Task statement: Pictures are not part of the copy. Reproduce all the records exactly.

The data:
☆ ☆ ☆

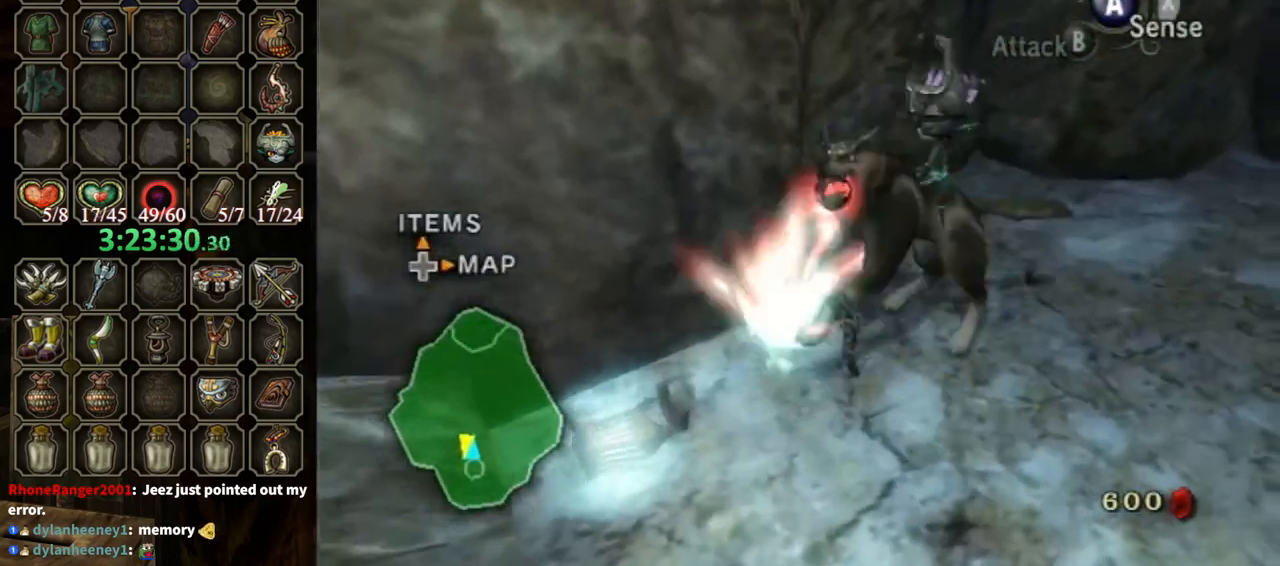
{"buttons": [], "left_stick": "center", "right_stick": "center", "events": []}
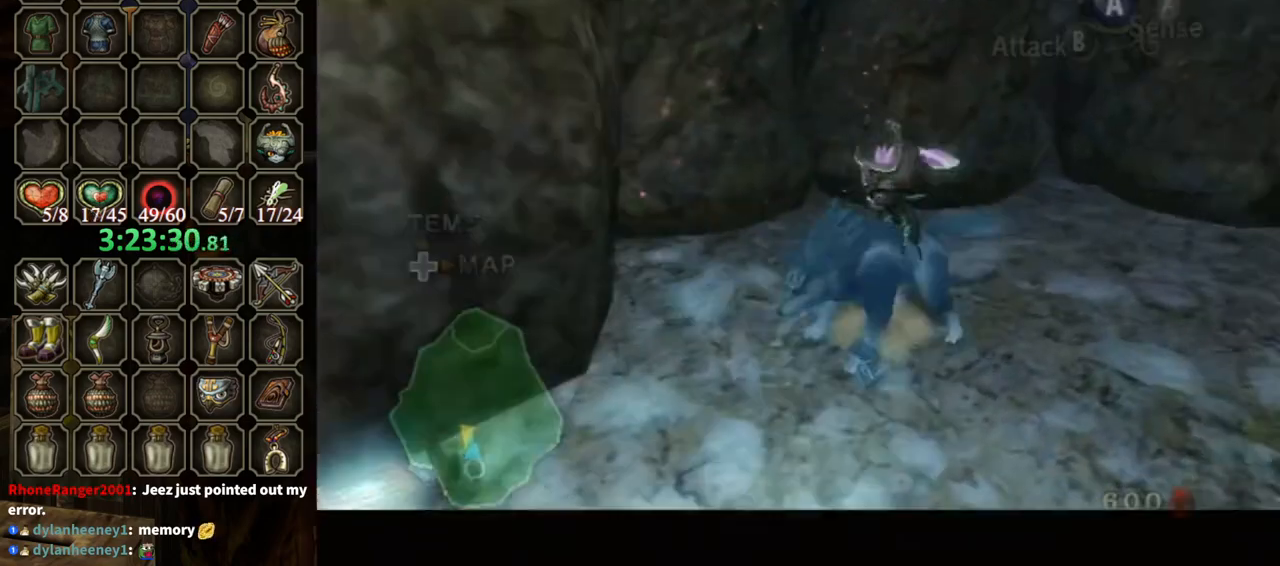
{"buttons": [], "left_stick": "center", "right_stick": "center", "events": []}
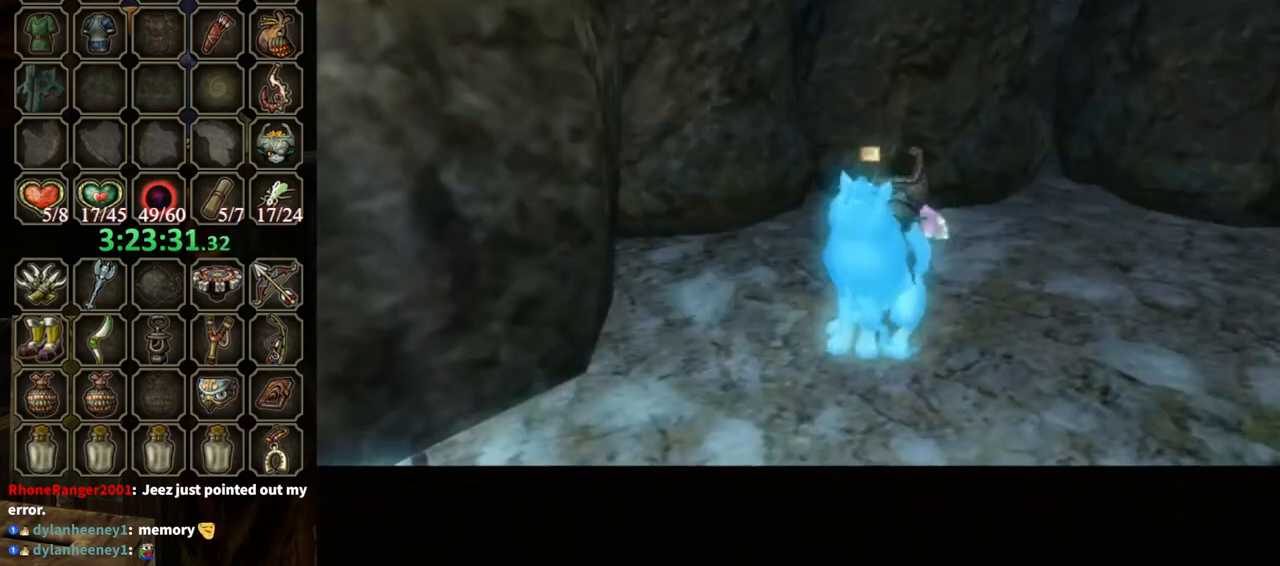
{"buttons": ["B"], "left_stick": "center", "right_stick": "center", "events": [[167, "B", "down"]]}
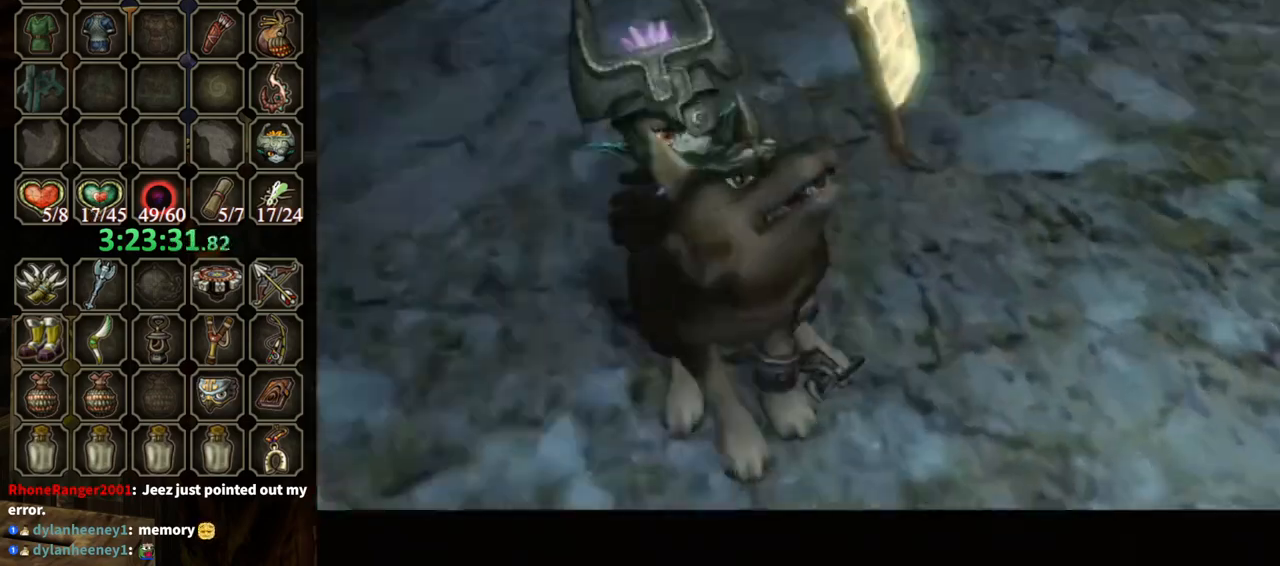
{"buttons": ["B"], "left_stick": "center", "right_stick": "center", "events": []}
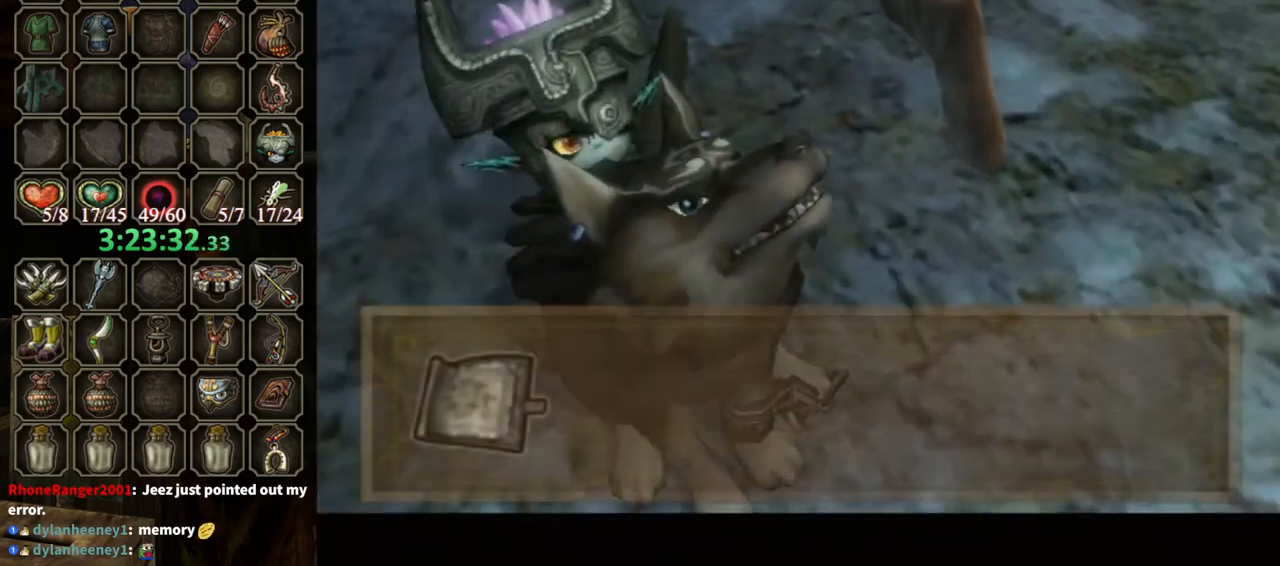
{"buttons": ["R1"], "left_stick": "up-left", "right_stick": "center", "events": [[200, "left_stick", "up"], [400, "B", "up"], [467, "left_stick", "up-left"], [500, "R1", "down"]]}
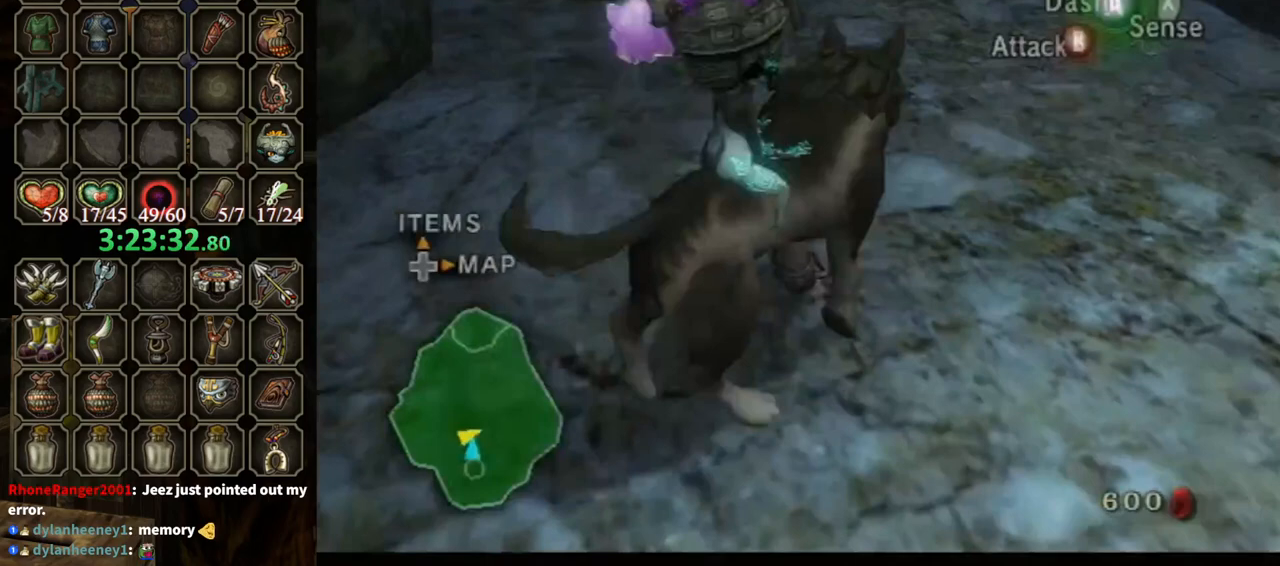
{"buttons": ["Y", "R1"], "left_stick": "center", "right_stick": "center", "events": [[100, "Y", "down"], [333, "left_stick", "center"]]}
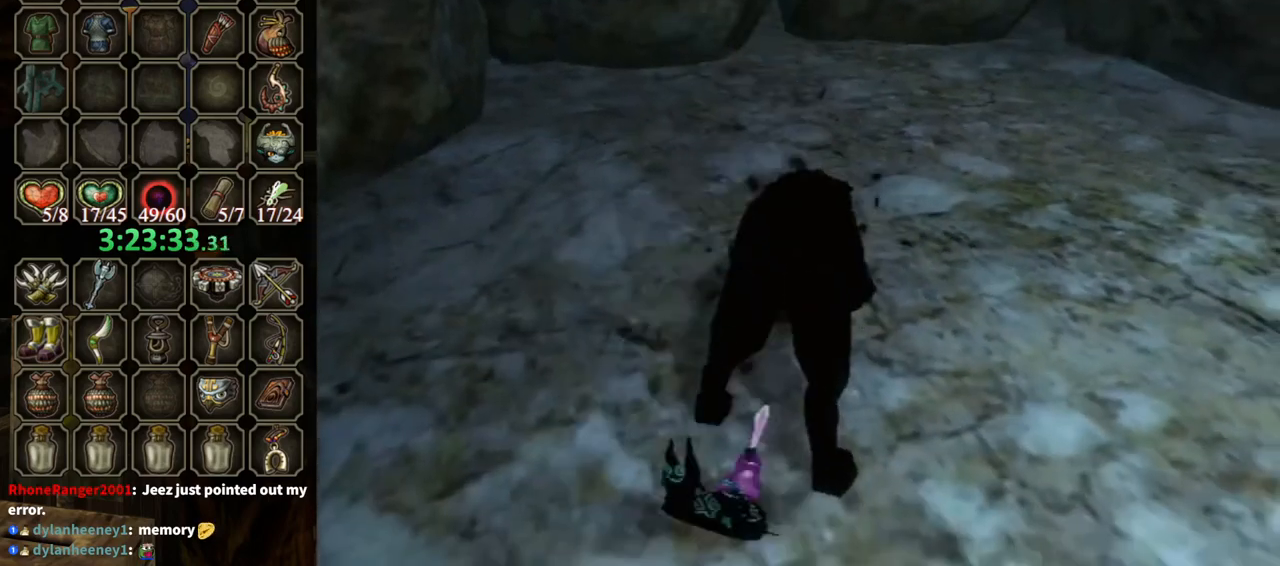
{"buttons": [], "left_stick": "center", "right_stick": "center", "events": [[200, "Y", "up"], [300, "R1", "up"]]}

☆ ☆ ☆

Reply to the task:
{"buttons": [], "left_stick": "center", "right_stick": "center", "events": []}
{"buttons": [], "left_stick": "center", "right_stick": "center", "events": []}
{"buttons": ["B"], "left_stick": "center", "right_stick": "center", "events": [[167, "B", "down"]]}
{"buttons": ["B"], "left_stick": "center", "right_stick": "center", "events": []}
{"buttons": ["R1"], "left_stick": "up-left", "right_stick": "center", "events": [[200, "left_stick", "up"], [400, "B", "up"], [467, "left_stick", "up-left"], [500, "R1", "down"]]}
{"buttons": ["Y", "R1"], "left_stick": "center", "right_stick": "center", "events": [[100, "Y", "down"], [333, "left_stick", "center"]]}
{"buttons": [], "left_stick": "center", "right_stick": "center", "events": [[200, "Y", "up"], [300, "R1", "up"]]}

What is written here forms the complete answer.